_Source text_.
The Americans


The Americans is an American period spy drama television series created by Joe Weisberg for FX. It aired for six seasons from January 30, 2013, to May 30, 2018. Weisberg and Joel Fields also served as showrunners and executive producers. Set during the Cold War, the show follows Elizabeth and Philip Jennings, two Soviet KGB intelligence officers posing as an American married couple living in Falls Church, a Virginia suburb of Washington, D.C. The couple combine their spying duties with raising their American-born children Paige and Henry.
The Americans also explores the conflict between Washington's FBI office and the KGB Rezidentura there, from the perspectives of agents on both sides, including the Jenningses' neighbor Stan Beeman, an FBI agent working in counterintelligence. The series begins in the aftermath of the inauguration of President Ronald Reagan in January 1981 and concludes in December 1987, shortly before the leaders of the United States and the Soviet Union signed the Intermediate-Range Nuclear Forces Treaty.
The show explores themes of marriage, identity, and parenthood, which were structured around the metaphorical connection between the Cold War and the Jenningses' marriage. The Americans was acclaimed by critics, many of whom considered it among the best television shows of its era; its writing, characters, and acting were often singled out. The series's final season earned Rhys the Primetime Emmy Award for Outstanding Lead Actor in a Drama Series, while Weisberg and Fields won Outstanding Writing for a Drama Series; it also received the Golden Globe Award for Best Television Series – Drama. Margo Martindale twice won the Primetime Emmy Award for Outstanding Guest Actress in a Drama Series for her performances in the third and fourth seasons. It was one of the rare drama shows to receive two Peabody Awards during its run. It has since been named one of the greatest television series of all time.

_Work task 1_.
Collect every line of the rows that contains the string "スペースで区切って入力し".
These rows are unrelated to the article on The Americans.

_Data extracts_.
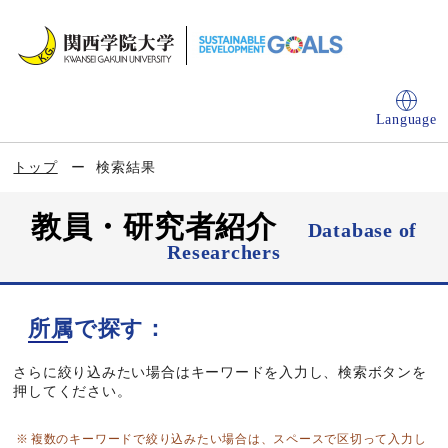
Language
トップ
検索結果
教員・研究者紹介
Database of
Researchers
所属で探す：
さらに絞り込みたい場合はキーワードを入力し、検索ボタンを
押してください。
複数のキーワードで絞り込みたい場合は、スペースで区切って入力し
==
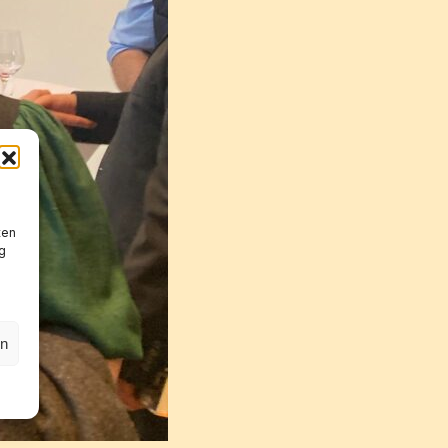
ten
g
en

_Work task 2_.
Quote the whole article on The Americans word for word.

_Exercise result 1_.
複数のキーワードで絞り込みたい場合は、スペースで区切って入力し

_Exercise result 2_.
The Americans


The Americans is an American period spy drama television series created by Joe Weisberg for FX. It aired for six seasons from January 30, 2013, to May 30, 2018. Weisberg and Joel Fields also served as showrunners and executive producers. Set during the Cold War, the show follows Elizabeth and Philip Jennings, two Soviet KGB intelligence officers posing as an American married couple living in Falls Church, a Virginia suburb of Washington, D.C. The couple combine their spying duties with raising their American-born children Paige and Henry.
The Americans also explores the conflict between Washington's FBI office and the KGB Rezidentura there, from the perspectives of agents on both sides, including the Jenningses' neighbor Stan Beeman, an FBI agent working in counterintelligence. The series begins in the aftermath of the inauguration of President Ronald Reagan in January 1981 and concludes in December 1987, shortly before the leaders of the United States and the Soviet Union signed the Intermediate-Range Nuclear Forces Treaty.
The show explores themes of marriage, identity, and parenthood, which were structured around the metaphorical connection between the Cold War and the Jenningses' marriage. The Americans was acclaimed by critics, many of whom considered it among the best television shows of its era; its writing, characters, and acting were often singled out. The series's final season earned Rhys the Primetime Emmy Award for Outstanding Lead Actor in a Drama Series, while Weisberg and Fields won Outstanding Writing for a Drama Series; it also received the Golden Globe Award for Best Television Series – Drama. Margo Martindale twice won the Primetime Emmy Award for Outstanding Guest Actress in a Drama Series for her performances in the third and fourth seasons. It was one of the rare drama shows to receive two Peabody Awards during its run. It has since been named one of the greatest television series of all time.